Esa noche me tocó interpretar el papel de un fray franciscano muy avispado y descubrir los misterios de una basílica gótica con uno de los pocos campanarios de la ciudad que hoy en día aún conservan su estructura original del siglo XIV. Además, y para más inri, iba a inspeccionarla sin alumbrado y envuelto solamente por la luz tenue de las velas.

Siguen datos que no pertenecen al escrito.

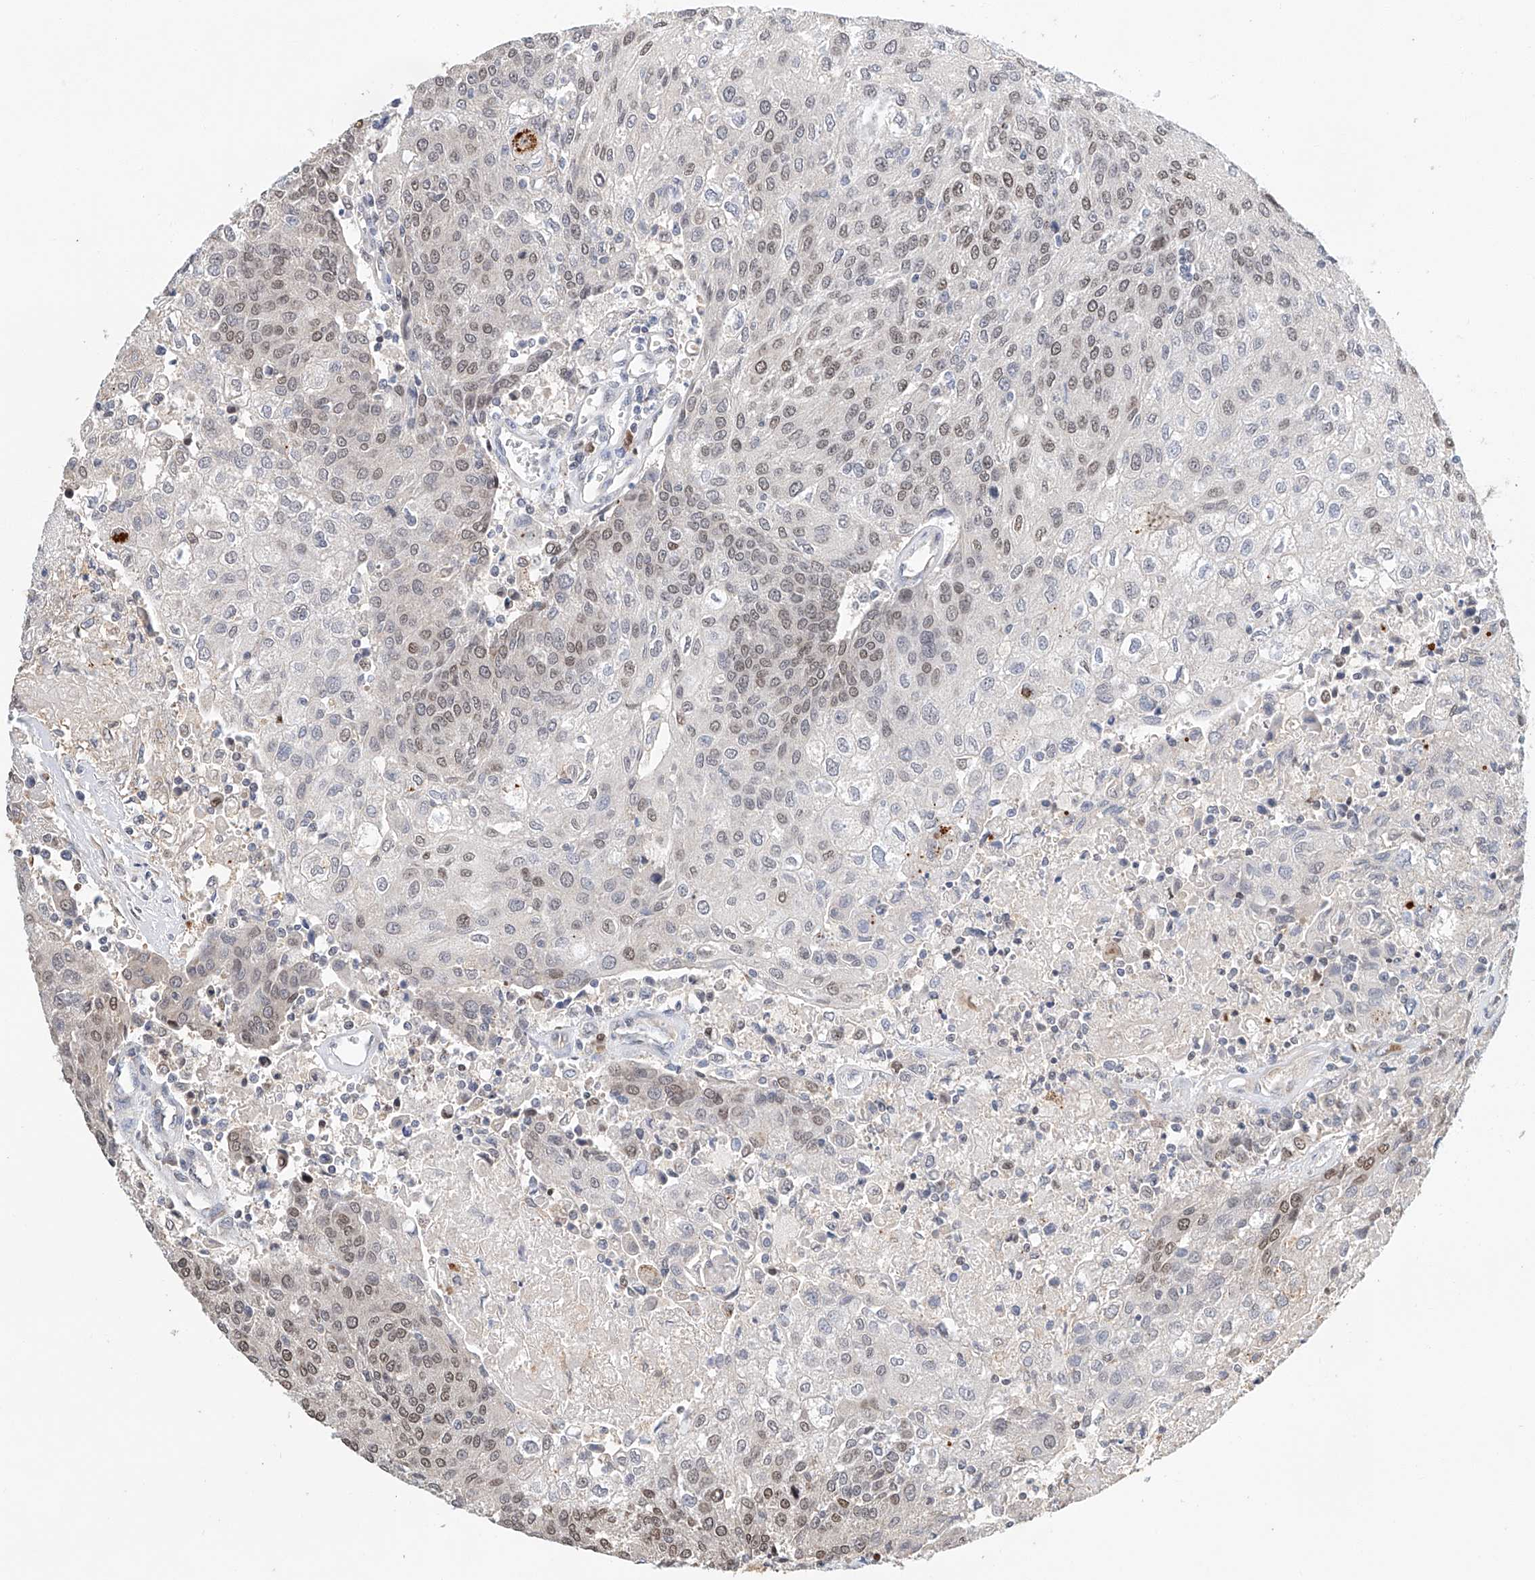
{"staining": {"intensity": "weak", "quantity": "25%-75%", "location": "nuclear"}, "tissue": "urothelial cancer", "cell_type": "Tumor cells", "image_type": "cancer", "snomed": [{"axis": "morphology", "description": "Urothelial carcinoma, High grade"}, {"axis": "topography", "description": "Urinary bladder"}], "caption": "Immunohistochemistry (IHC) staining of urothelial carcinoma (high-grade), which reveals low levels of weak nuclear expression in approximately 25%-75% of tumor cells indicating weak nuclear protein expression. The staining was performed using DAB (brown) for protein detection and nuclei were counterstained in hematoxylin (blue).", "gene": "CTDP1", "patient": {"sex": "female", "age": 85}}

Vaya, que me sentí como Sean Connery interpretando a Guillermo de Baskerville en la abadía benedictina. Una ruta que en mi caso –y por fortuna– culminó en el punto más alto de la Barcelona antigua, donde me esperaba un premio en forma de cuatro copazas de vino y cava gozadas enfrente de unas vistas impresionantes. Sin libros achicharrados ni muertes por el camino: ante todo calma, que fui a pasarlo bien… o no.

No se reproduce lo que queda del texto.